Business Immo, le site de l'industrie immobilière

Côte à côte plutôt que face à face

Après la période de sidération, la phase de solidarité s’ouvre le temps des tensions après un mois de confinement. Des tensions qui se cristallisent sur la question des loyers, tout particulièrement dans le secteur du commerce qui, avec l’hôtellerie, est à l’arrêt complet. La pression des commerçants et restaurateurs sur les bailleurs apparaît légitime, à tout le moins compréhensible, quand la quasi-totalité du chiffre d’affaires a disparu instantanément. Elle est même logique quand on sait que l’immobilier est pour beaucoup le deuxième poste de charges après les salaires. Faut-il pour autant basculer dans l’outrance comme l’a fait Roland Beaumanoir caricaturant les foncières sur les antennes de BFM Business, pour se faire entendre par le gouvernement ? Surtout quand la réponse de celui-ci ne peut être que partielle, parfois même partiale.

L’État a pris ses responsabilités sur la question salariale au travers des ordonnances sur la mise en place de l’activité partielle. Sans en mesurer totalement le coût, il a décidé de l’assumer par une explosion de la dette publique. Il sera temps, les jours d’après, de se pencher sur la manière de l’apurer.

Mais comment peut-il en être de même sur la question des loyers ? La piste des assureurs semble écartée aujourd’hui, ces derniers arguant qu’une indemnisation de la perte d’exploitation des commerçants n’est tout simplement pas supportable financièrement. Des « dizaines de milliards d’euros, somme qu’aucun acteur à part l’État ne peut assumer seul », avance Florence Lustman, la présidente de la Fédération française de l'assurance (FFA). S’il a tancé vertement les assureurs, l’exécutif s’est gardé de requalifier le Covid-19 en catastrophe naturelle sanitaire.

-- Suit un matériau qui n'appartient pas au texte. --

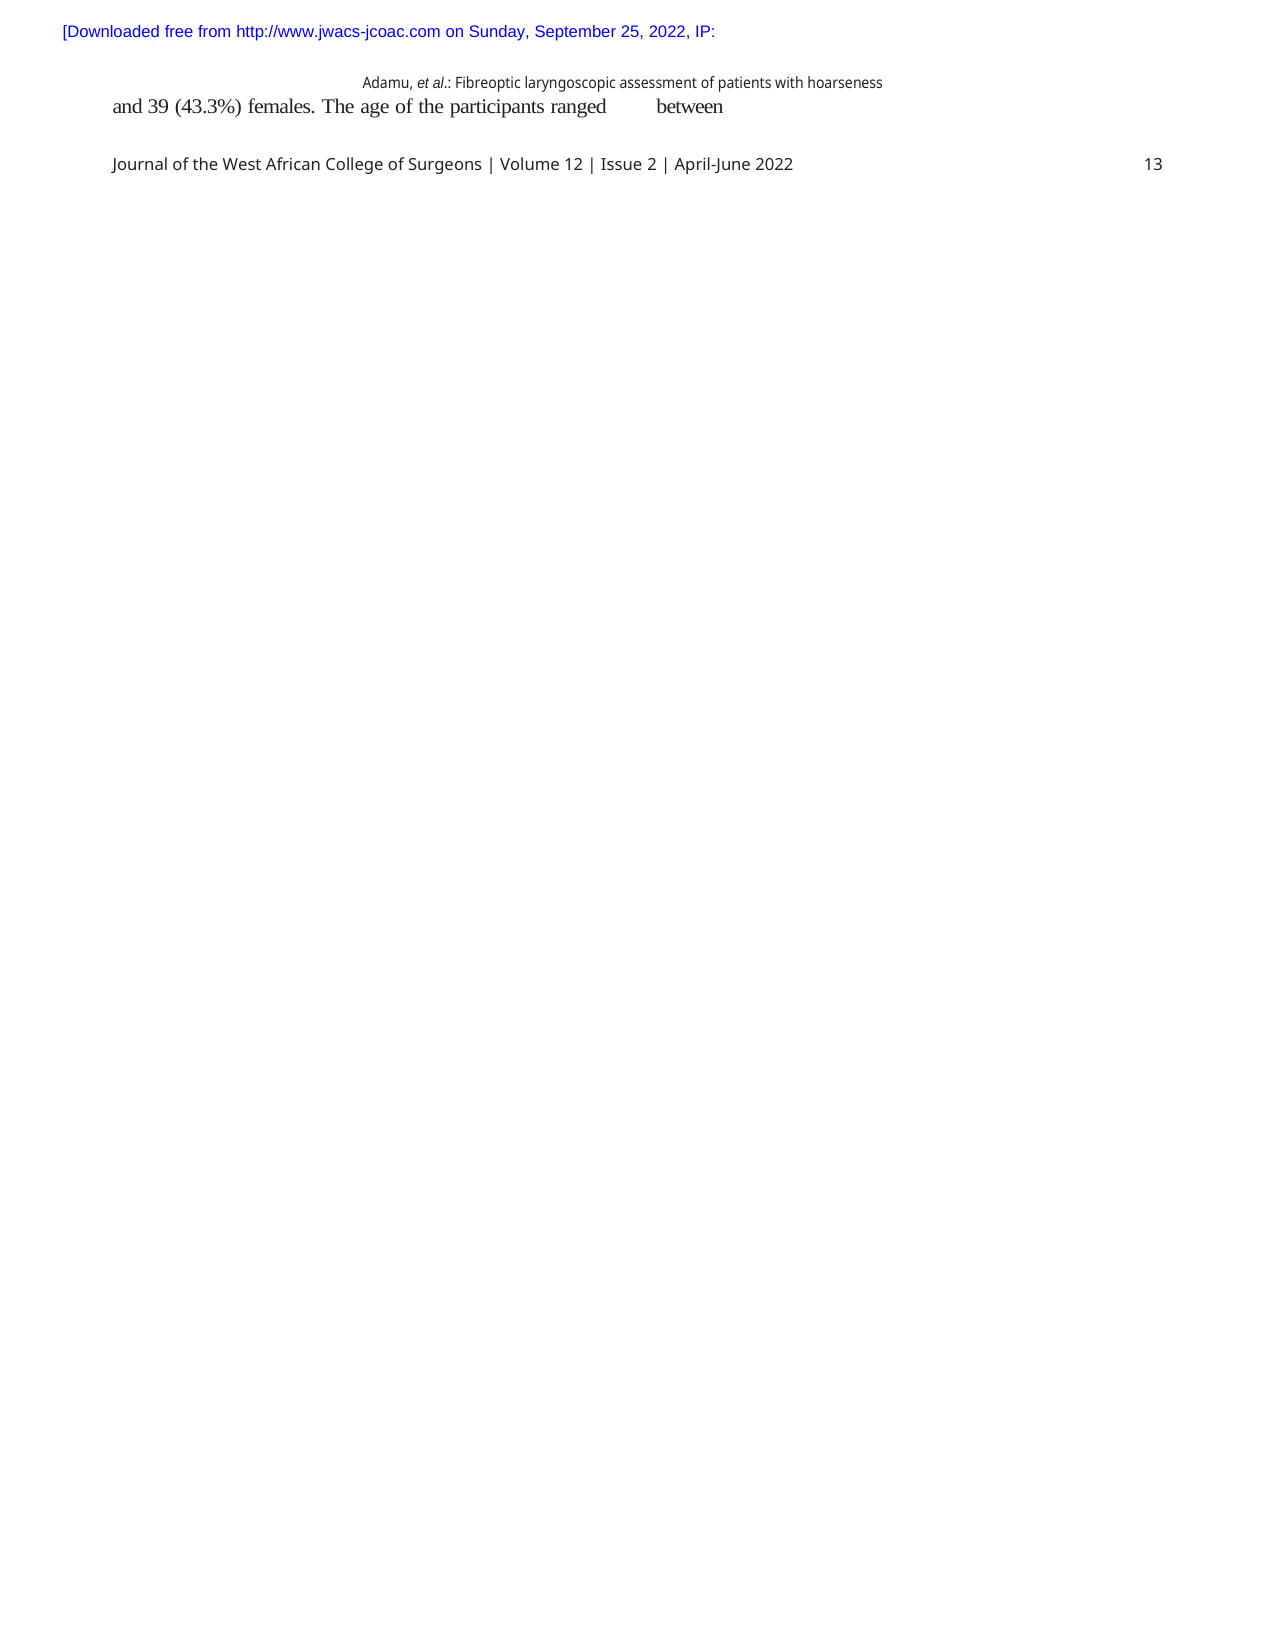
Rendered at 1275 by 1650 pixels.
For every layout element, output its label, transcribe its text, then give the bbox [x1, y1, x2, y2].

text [656, 94, 1177, 118]
text There were 90 participants, comprised of 51 (56.7%) males and 39 (43.3%) females. The age of the participants ranged between [112, 94, 623, 118]
text Journal of the West African College of Surgeons | Volume 12 | Issue 2 | April‑June 2022 13 [112, 153, 1177, 176]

L’État garant en dernier ressort des loyers impayés ? Cette piste se heurte aux limites même des capacités financières de l’État providence et à l’interprétation du fameux « quoi qu’il en coûte ».

Reste une dernière voie, celle de la solidarité. Celle du bon sens, à condition de sortir des positions dogmatiques des uns et des autres. Rebasculer l’effort de solidarité sur les « grands bailleurs » au profit des « petits commerçants », et par extension aux TPE, ne peut être qu’une solution bancale. La taille n’est pas un gage de santé financière. Certaines enseignes ont montré qu’elles étaient des colosses aux pieds d’argile. Esquintées par les Gilets jaunes et les grèves, fragilisées par la montée du e-commerce, elles ne sauraient toutefois reporter la faute aux seuls bailleurs sans même faire un début d’autocritique sur des stratégies d’expansion parfois hasardeuses ou des gestions financières inadéquates.

La solidarité ne se décrète pas. Dans l’immobilier, elle doit être de la responsabilité de tous les acteurs, bailleurs comme preneurs. Les premiers ont le devoir de s’occuper de leurs clients s’ils veulent pérenniser leurs relations avec eux. De nombreuses foncières l’ont compris en décidant ici d’annuler tout ou partie des loyers pendant le confinement, là d’abonder des fonds de solidarité au profit de leurs enseignes. Les seconds ont et auront besoin d’un outil de travail performant pour redémarrer. Et l’immobilier en fera plus que jamais partie. Même dans le monde d’après.

Le face à face est mortifère. Le côte à côte, lui, est nécessaire.